What to produce
Print the lines in the listing below starting at the line with "scroll(747, 299, down, 6)" and ending at the line with "scroll(1046, 242, up, 20)", both included. Reproduce them exactly and omit every picture.

Record excerpts
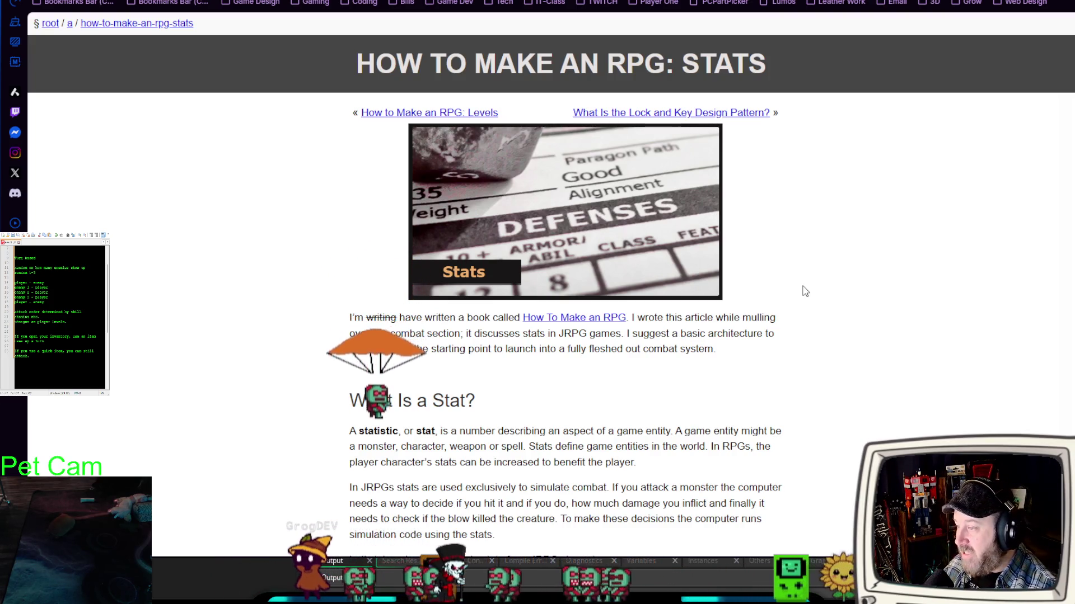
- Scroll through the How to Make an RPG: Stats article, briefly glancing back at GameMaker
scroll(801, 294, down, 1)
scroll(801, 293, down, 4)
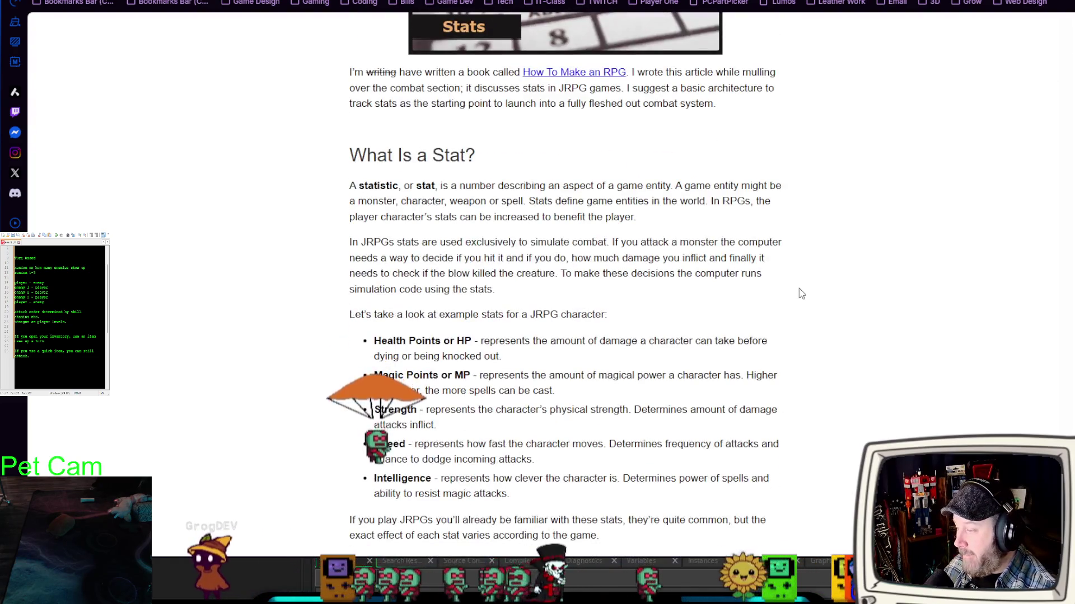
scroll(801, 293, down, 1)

==

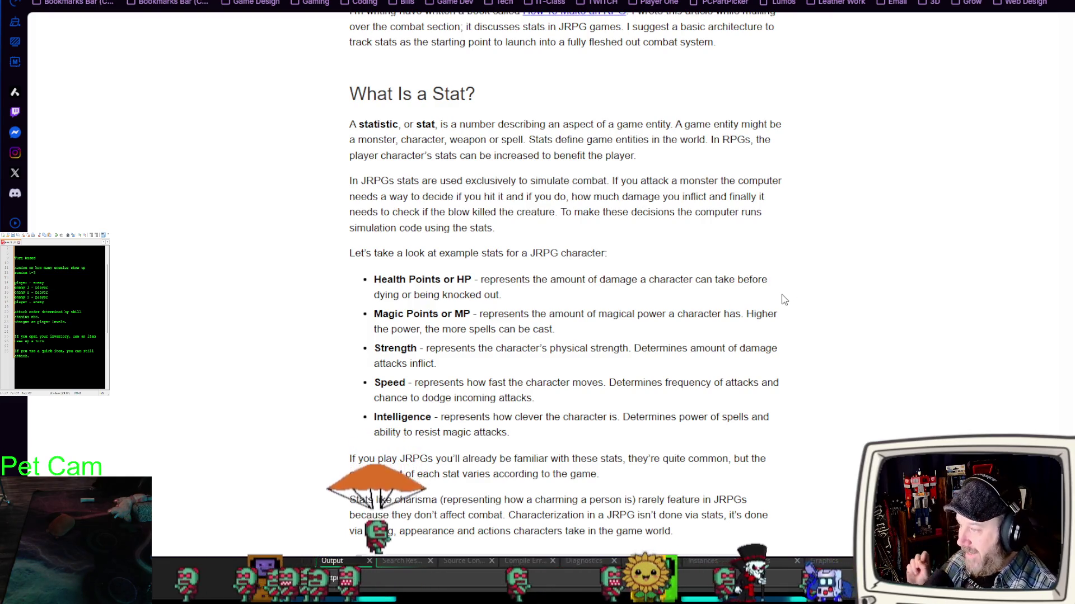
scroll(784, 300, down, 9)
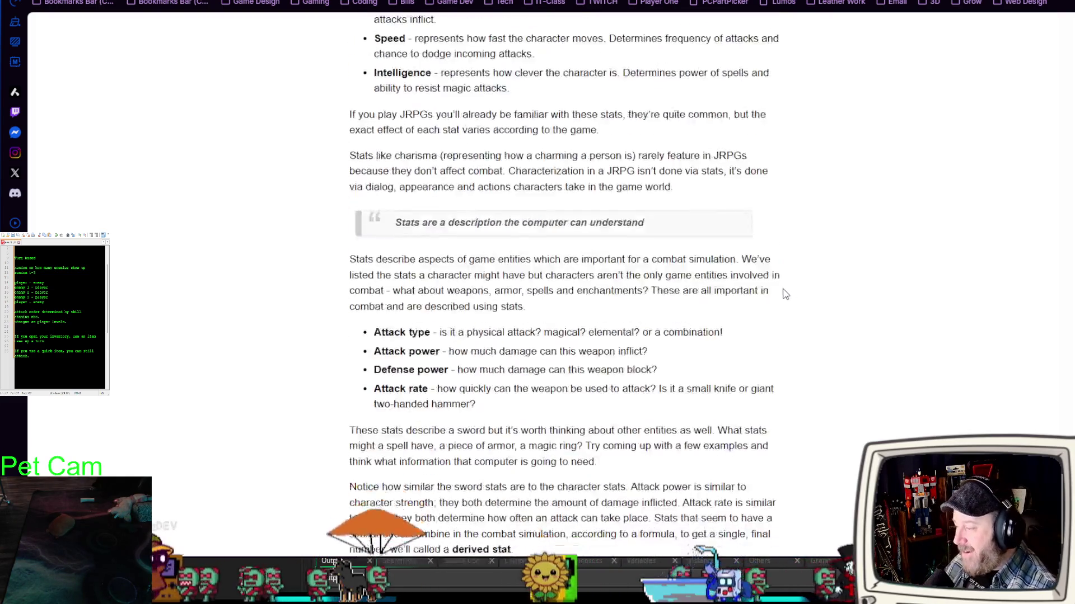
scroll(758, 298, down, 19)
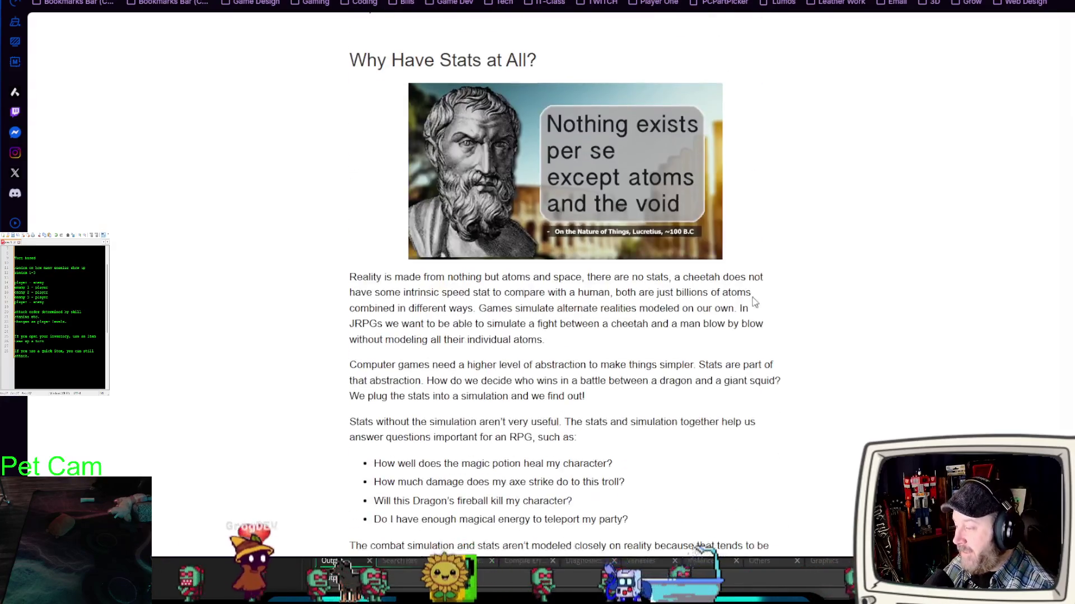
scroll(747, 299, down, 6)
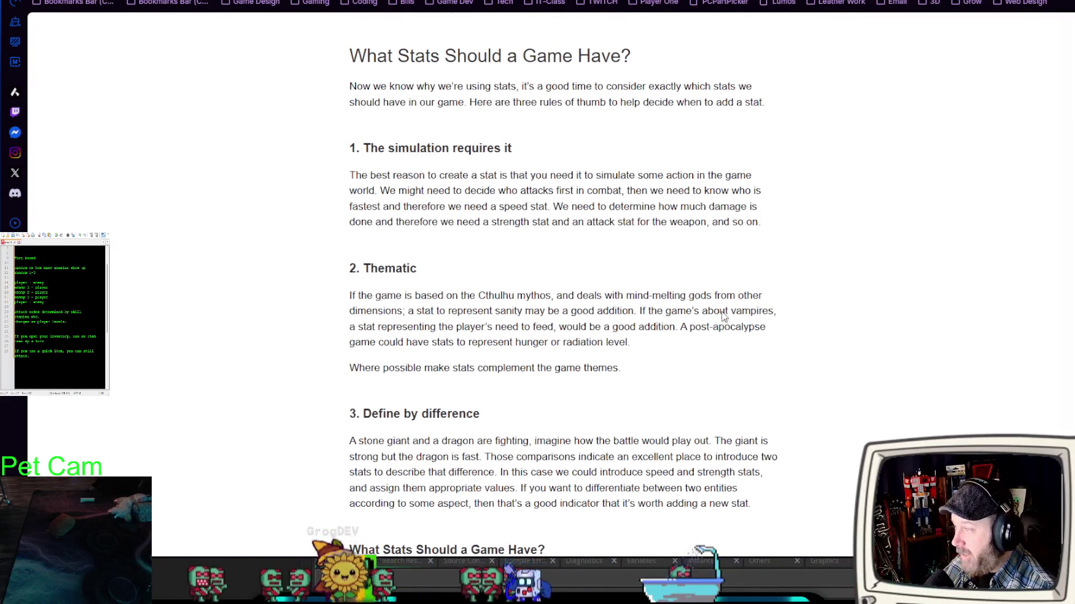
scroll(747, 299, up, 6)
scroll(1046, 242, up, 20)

---

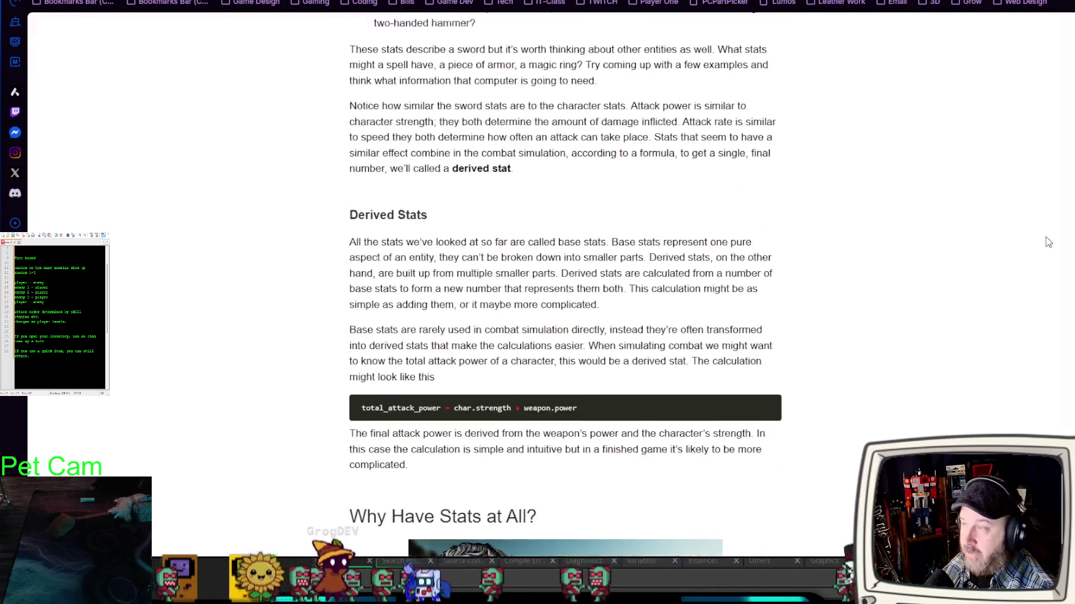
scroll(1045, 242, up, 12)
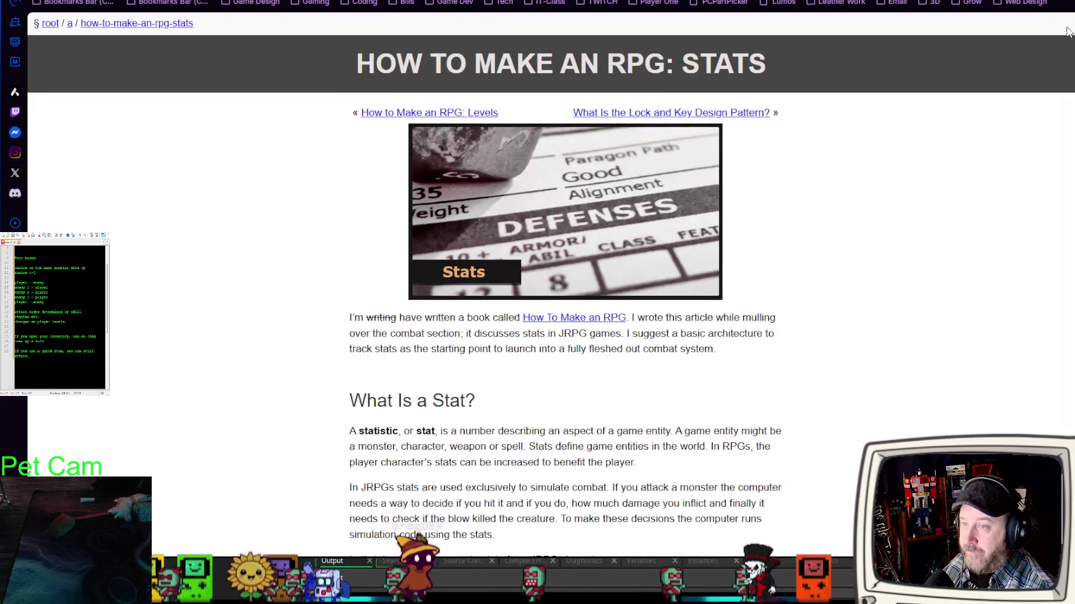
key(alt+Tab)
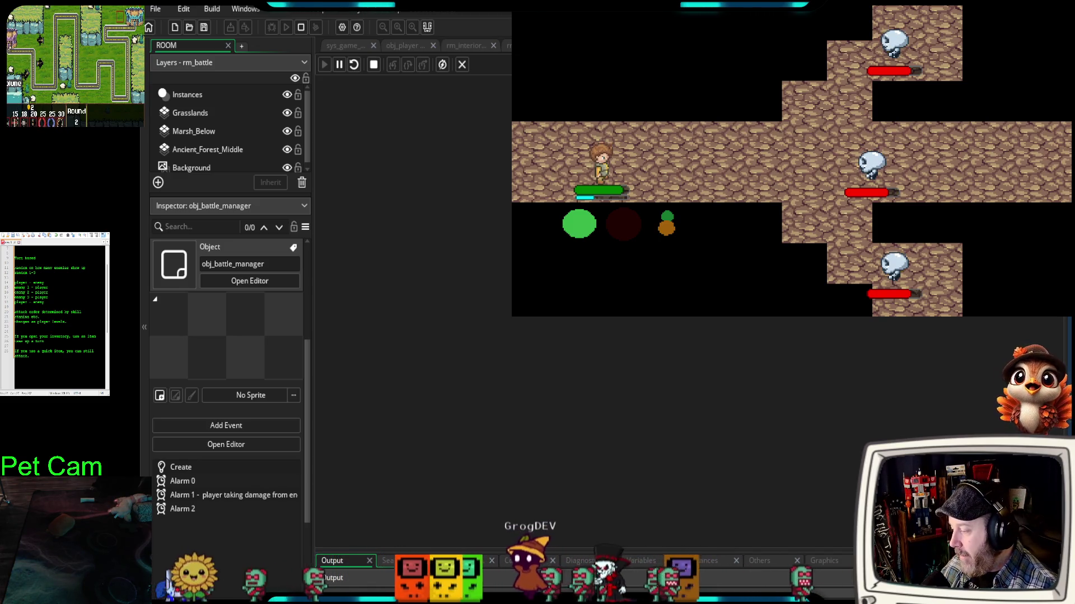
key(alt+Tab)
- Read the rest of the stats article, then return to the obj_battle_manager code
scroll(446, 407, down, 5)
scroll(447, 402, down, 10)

Written response
scroll(747, 299, down, 6)
scroll(747, 299, up, 6)
scroll(1046, 242, up, 20)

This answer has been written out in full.